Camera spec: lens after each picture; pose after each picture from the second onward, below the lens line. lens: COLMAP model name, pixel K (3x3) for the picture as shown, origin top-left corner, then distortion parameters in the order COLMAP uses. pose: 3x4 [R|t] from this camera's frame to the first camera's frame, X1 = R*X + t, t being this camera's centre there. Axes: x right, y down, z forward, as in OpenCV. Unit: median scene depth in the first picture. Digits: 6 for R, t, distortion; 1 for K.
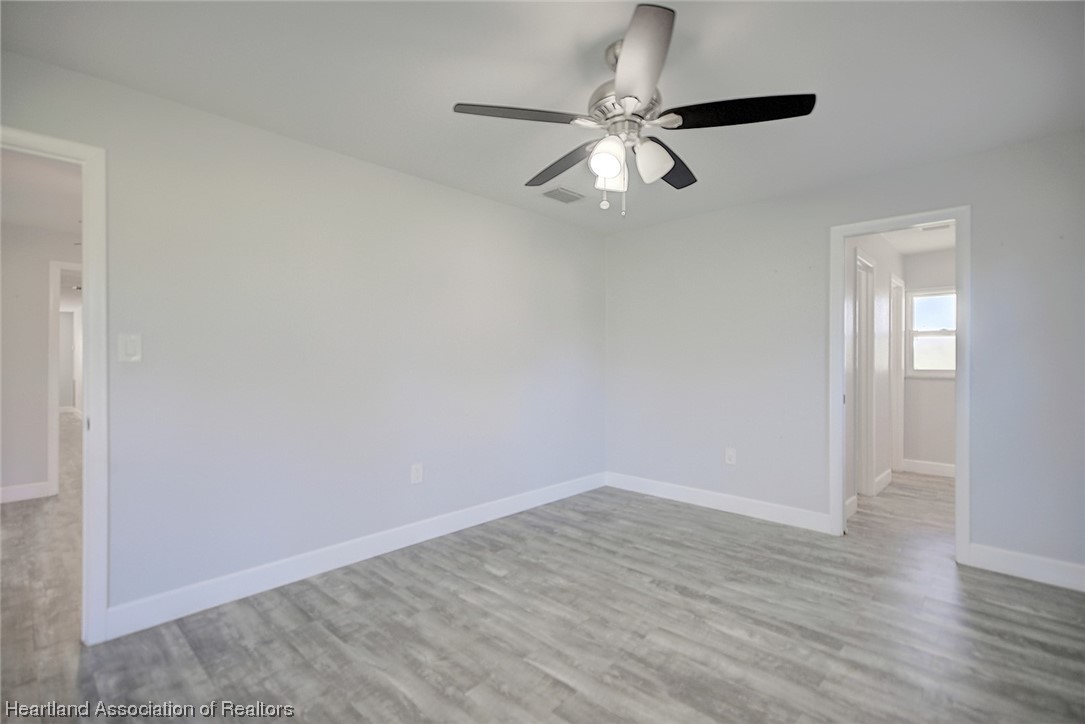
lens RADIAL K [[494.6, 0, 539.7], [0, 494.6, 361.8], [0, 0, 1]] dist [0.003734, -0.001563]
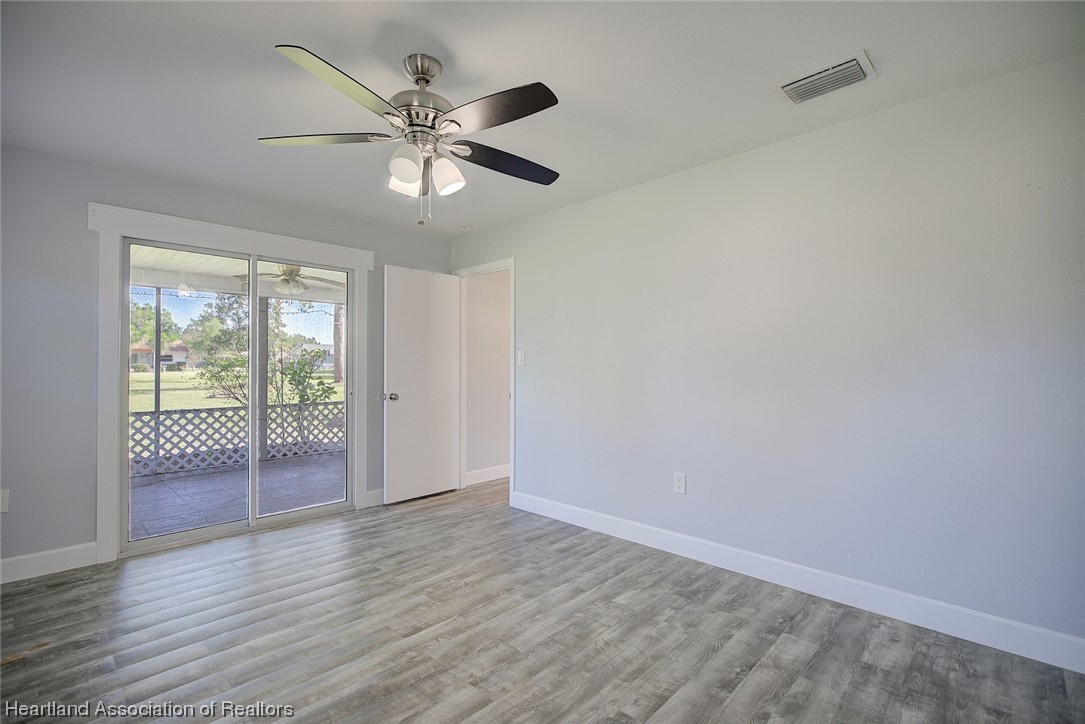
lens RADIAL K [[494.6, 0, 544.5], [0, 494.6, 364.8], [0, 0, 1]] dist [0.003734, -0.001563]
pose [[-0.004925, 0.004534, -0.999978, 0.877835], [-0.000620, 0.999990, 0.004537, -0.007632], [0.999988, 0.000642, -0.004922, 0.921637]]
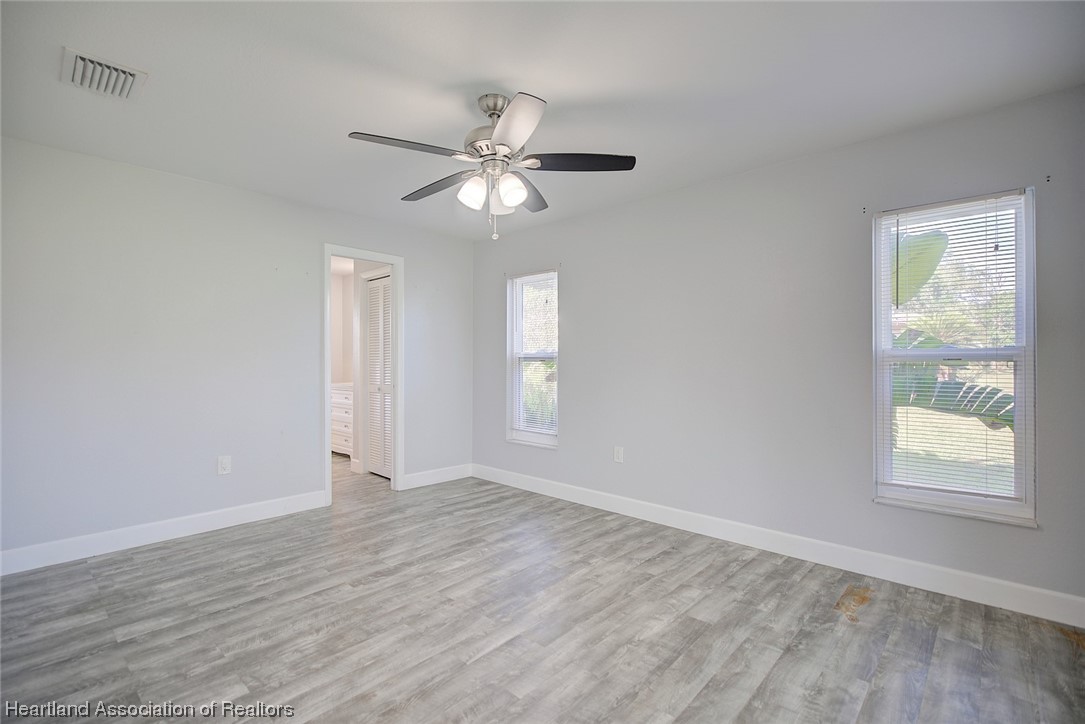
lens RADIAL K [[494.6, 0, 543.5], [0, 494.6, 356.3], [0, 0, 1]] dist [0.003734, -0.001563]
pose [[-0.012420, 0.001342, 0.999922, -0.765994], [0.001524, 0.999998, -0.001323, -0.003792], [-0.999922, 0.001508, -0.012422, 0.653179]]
──────────
- Required work
Copy out the lines above word for word, starting at the very first line and ending at the line that contains "356.3], [0, 0, 1]] dist [0.003734, -0.001563]". Leave the pictures out of your answer.

- Response
Camera spec: lens after each picture; pose after each picture from the second onward, below the lens line. lens: COLMAP model name, pixel K (3x3) for the picture as shown, origin top-left corner, then distortion parameters in the order COLMAP uses. pose: 3x4 [R|t] from this camera's frame to the first camera's frame, X1 = R*X + t, t being this camera's centre there. Axes: x right, y down, z forward, as in OpenCV. Unit: median scene depth in the first picture. Digits: 6 for R, t, distortion; 1 for K.
lens RADIAL K [[494.6, 0, 539.7], [0, 494.6, 361.8], [0, 0, 1]] dist [0.003734, -0.001563]
lens RADIAL K [[494.6, 0, 544.5], [0, 494.6, 364.8], [0, 0, 1]] dist [0.003734, -0.001563]
pose [[-0.004925, 0.004534, -0.999978, 0.877835], [-0.000620, 0.999990, 0.004537, -0.007632], [0.999988, 0.000642, -0.004922, 0.921637]]
lens RADIAL K [[494.6, 0, 543.5], [0, 494.6, 356.3], [0, 0, 1]] dist [0.003734, -0.001563]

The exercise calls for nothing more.